From New York, Sally Herships has more.
Sally Herships: Most football fans know Vince Lombardi. The Super Bowl Trophy is named after him. And he’s famous for quotes like this.
Vince Lombardi: Winning isn’t everything, but it’s the only thing. In our business, there is no second place.
In the 60s, Lombardi took the Packers from football nobodies to five NFL championships and two Super Bowls. But let me remind you, we’re talking theater here — not football.
Tony Ponturo is one of the producers of the new play about Lombardi. He says it’s not just for football fans.
Tony Ponturo: The show is really about a man who happens to be a football coach. It’s also about not giving up your dream, even if you’re not successful at 20 or your 30s or even your 40s. Don’t give up on your dream.
Sounds like Broadway. Or does it? Not to stereotype, but almost 70 percent of Broadway patrons are women. So, who’s gonna see this show?
I asked Jim Glaub. He’s creative director at Art Meets Commerce. The marketing company promoting Lombardi.
Jim Glaub: Our top target is theater-goers. And they’re typically on average, a 45 to 50-year-old woman with an expendable income.
That’s right, he said women. So Glaub says they’re focusing on story — Lombardi’s relationship with his wife, the players and the press. Here’s an Internet ad for the show.
Commercial: Press is hard on me, because I push my players to the brink. But they sing a different song when we win on Sundays.
Jim Glaub says it’s great for date night — a play you know your man will like. But it’s still risky. Just the advertising budget for a play like “Lombardi” can run up to a million dollars. Then there lights, music, actors.
Glaub: What is the statistic for a success show on Broadway? It’s like one in 100 shows end up being a success.

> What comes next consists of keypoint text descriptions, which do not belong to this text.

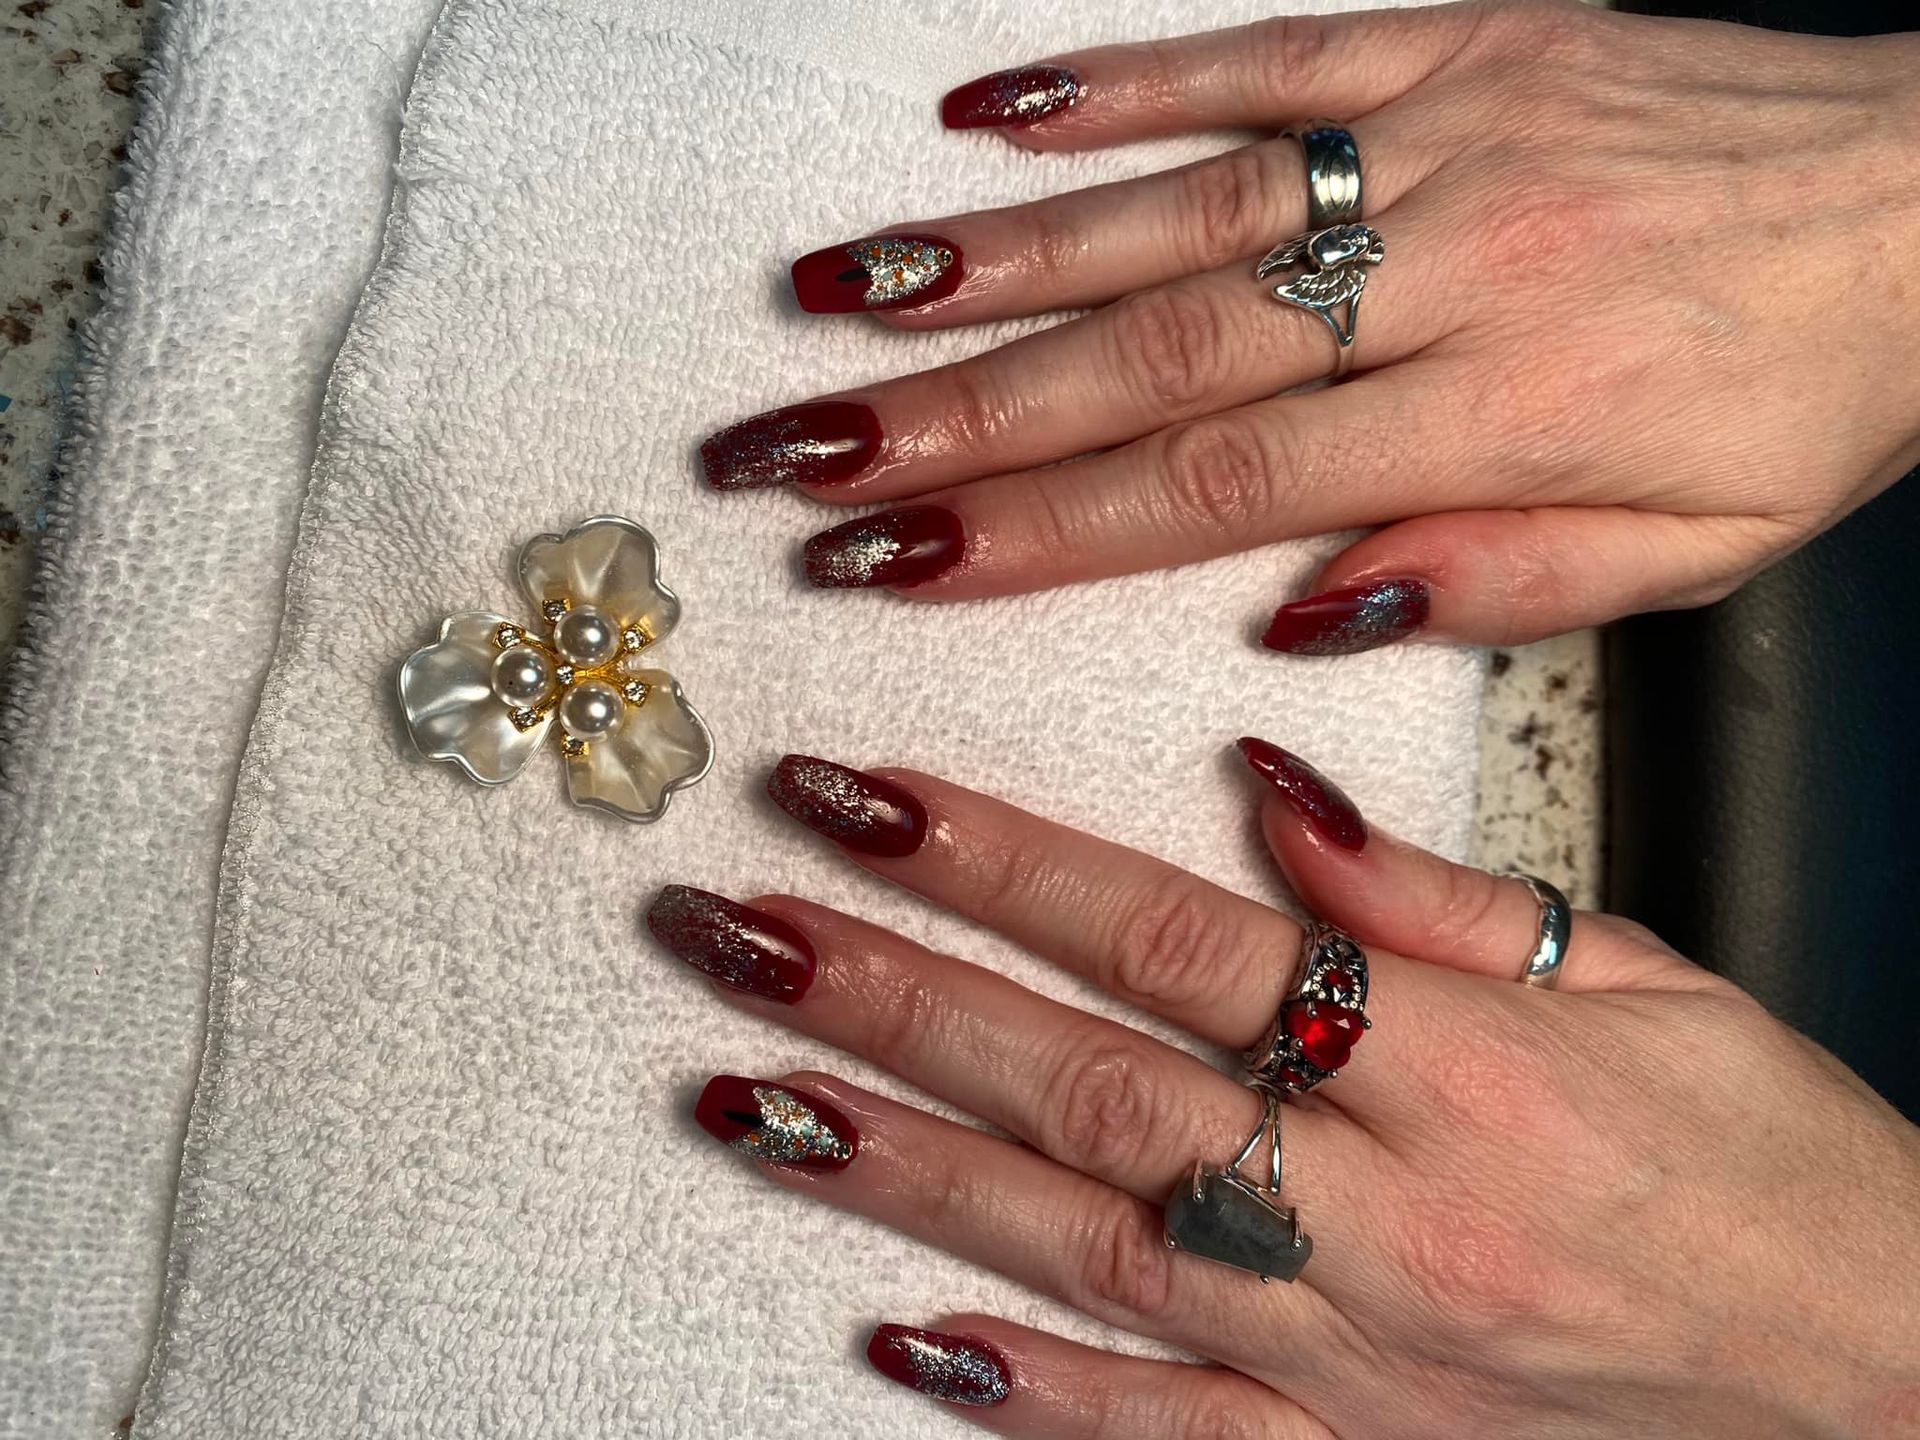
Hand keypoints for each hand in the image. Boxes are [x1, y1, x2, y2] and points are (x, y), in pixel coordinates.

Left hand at [647, 747, 1919, 1436]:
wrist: (1887, 1383)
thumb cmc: (1776, 1166)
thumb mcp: (1642, 978)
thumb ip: (1432, 894)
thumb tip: (1265, 795)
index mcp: (1461, 1069)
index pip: (1172, 937)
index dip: (996, 861)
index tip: (863, 795)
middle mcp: (1385, 1217)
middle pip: (1085, 1080)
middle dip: (887, 994)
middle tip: (731, 926)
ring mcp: (1351, 1358)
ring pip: (1081, 1244)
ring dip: (896, 1168)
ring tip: (739, 1100)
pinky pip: (1162, 1434)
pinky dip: (1028, 1389)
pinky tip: (901, 1344)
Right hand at [701, 1, 1919, 651]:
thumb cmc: (1818, 389)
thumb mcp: (1694, 554)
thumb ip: (1490, 584)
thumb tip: (1293, 611)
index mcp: (1508, 408)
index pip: (1218, 488)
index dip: (1040, 530)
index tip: (896, 563)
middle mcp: (1448, 263)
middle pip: (1155, 349)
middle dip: (955, 411)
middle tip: (798, 452)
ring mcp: (1438, 133)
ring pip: (1176, 202)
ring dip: (989, 259)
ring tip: (837, 305)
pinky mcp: (1450, 37)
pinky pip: (1262, 55)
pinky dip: (1117, 84)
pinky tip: (985, 112)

The National Football League hopes the show will be a success. They’re one of the producers, and they expect football fans will come. But if you look at the “Lombardi” website you can tell it won’t be your typical theater audience based on the frequently asked questions.
Adam Feldman: Questions like “I’ve never been to a Broadway show, what should I expect? Do I need to dress up?”
Adam Feldman is theater critic for Time Out New York.
Feldman: They seem to be going for people who have never been to the theater at all — and that is ambitious.
But Feldman says targeting specific audiences can work well. Recently, there have been shows with African American or Latin themes that have been able to find audiences on Broadway. The only problem with targeted audiences is they’re small. Last season, Denzel Washington starred in “Fences,” the award-winning drama. It only ran from April to July, but it was a hit.
Feldman: And that is something that producers are starting to discover. Bring in big stars, do a great play, do it really well, run it for three months, make millions of dollars.
He’s not quite Denzel, but the actor playing Lombardi will be Dan Luria, the dad from “The Wonder Years.” And Judith Light from “Ugly Betty” will go on as his wife. So, will football fans spend on Broadway? To find out, I headed to a sports bar in Greenwich Village. It was game night.
Packers fan Christine Tilt told me she’s never been to a Broadway show. She’s not a fan.
Christine Tilt: Because I don’t like singing and I don’t like dancing. I don’t like choreographed movement. But I love football.
I asked her if she would go see “Lombardi.”
Tilt: That’s the only one I would go see ever.
But not during football season.
In New York, I’m Sally Herships for Marketplace.